▶ Task statement
Return verbatim the line containing "wire [4:0] s;" together with all lines that follow it in the records, and no other material.

▶ Dataset
^^^^^^^^^^^^^^^^

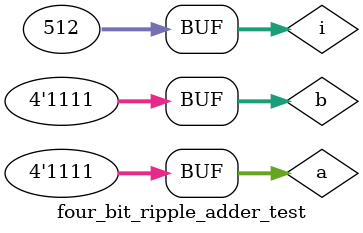
<source format=v>
module four_bit_ripple_adder_test;
reg [3:0] a, b;
reg cin;
wire [4:0] s;

four_bit_ripple_adder gate1 (a, b, cin, s);
integer i;
initial begin
	for (i = 0; i < 512; i = i + 1) 
		begin
			{a, b} = i;
			#20;
		end
	end
endmodule

</source>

^^^^^^^^^^^^^^^^

▶ Expected answer
wire [4:0] s;

four_bit_ripple_adder gate1 (a, b, cin, s);
integer i;
initial begin
	for (i = 0; i < 512; i = i + 1) 
		begin
			{a, b} = i;
			#20;
		end
	end
endmodule

</source>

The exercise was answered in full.